When you transcribe the listing that follows, keep every line exact and skip any picture.

Stored data:

----------------

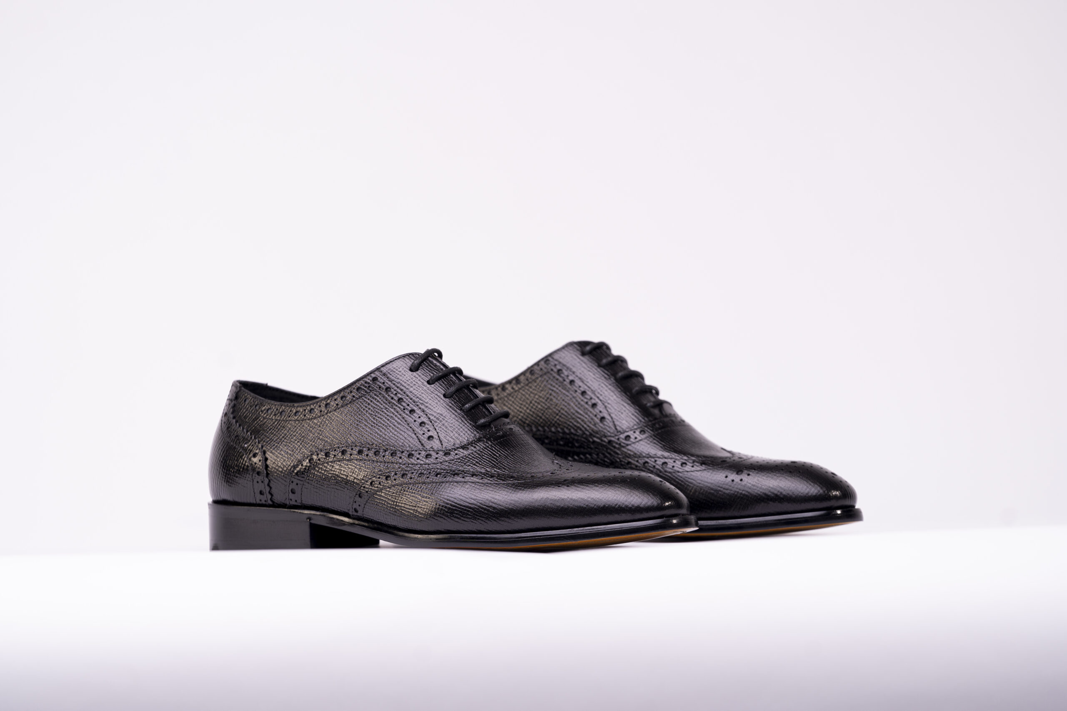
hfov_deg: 10.4
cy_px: 356
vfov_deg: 6.9
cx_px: 534
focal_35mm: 198
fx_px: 5868
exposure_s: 1/100
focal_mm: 198
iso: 100
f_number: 5
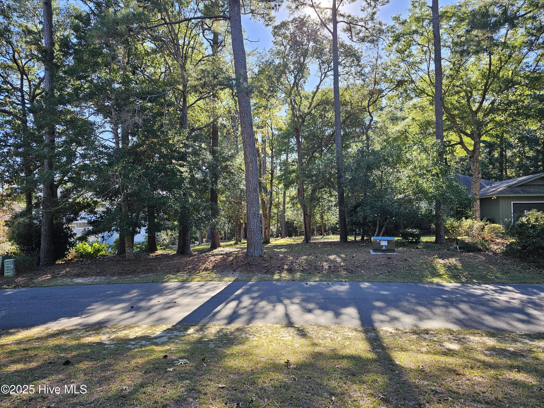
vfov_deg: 58.9
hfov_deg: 73.9
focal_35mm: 23
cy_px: 204
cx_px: 272
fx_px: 361
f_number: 1.7
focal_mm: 6.3
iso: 25
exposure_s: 1/180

----------------

Output below:
hfov_deg: 10.4
cy_px: 356
vfov_deg: 6.9
cx_px: 534
focal_35mm: 198
fx_px: 5868
exposure_s: 1/100
focal_mm: 198
iso: 100
f_number: 5
vfov_deg: 58.9
hfov_deg: 73.9
focal_35mm: 23
cy_px: 204
cx_px: 272
fx_px: 361
f_number: 1.7
focal_mm: 6.3
iso: 25
exposure_s: 1/180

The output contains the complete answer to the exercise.